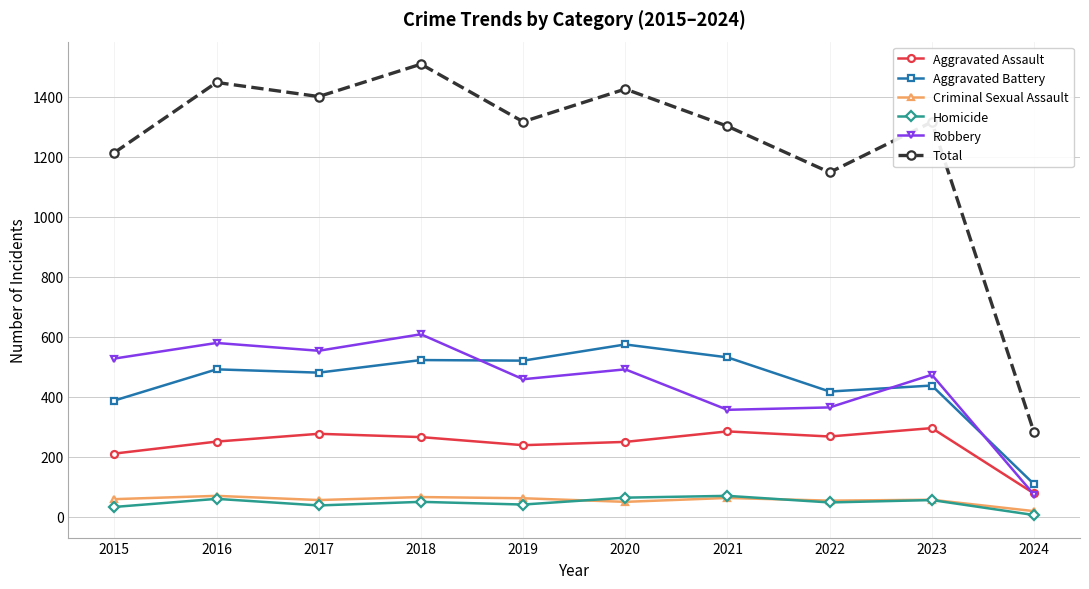

True or false: Criminal Sexual Assault and Aggravated Assault cross at least once.

False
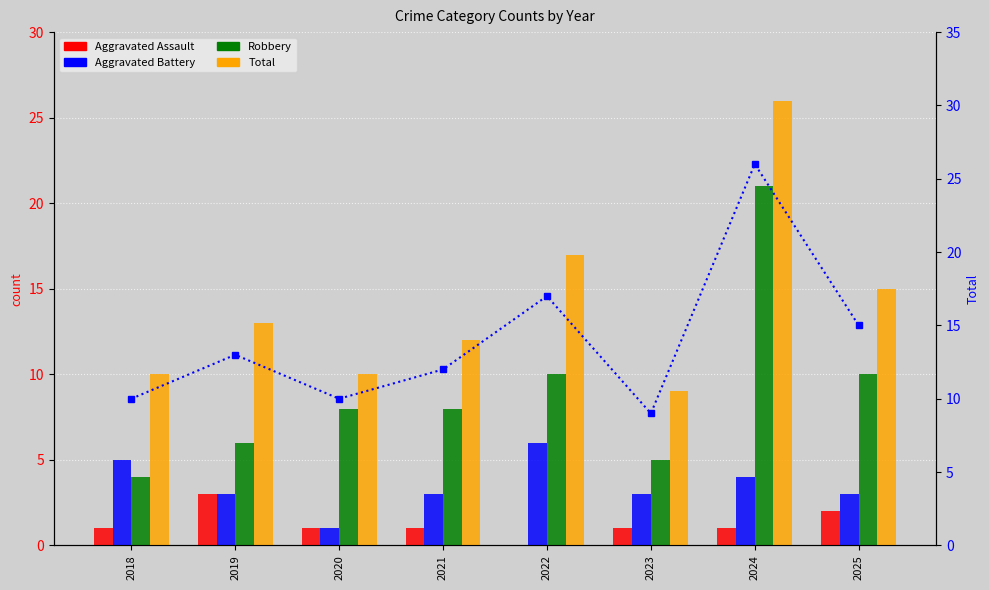

At which category is the sum across all series the highest?

2024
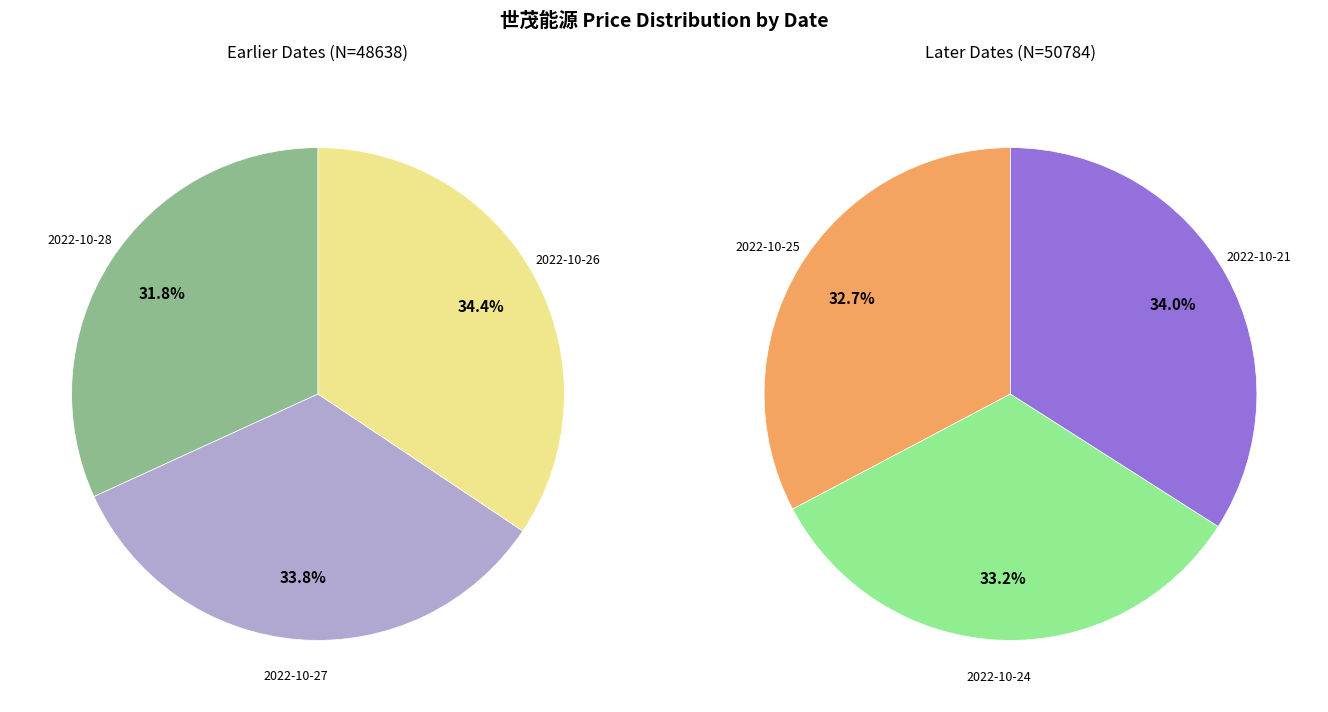

Is there any slice that represents more than half of the pie?

No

····················

## Problem details
Reproduce the listing above with "slice" swapped for "segment", changing nothing else, and leave the pictures out.

## Task output
True or false: Criminal Sexual Assault and Aggravated Assault cross at least once.

False

At which category is the sum across all series the highest?

2024

Is there any segment that represents more than half of the pie?

No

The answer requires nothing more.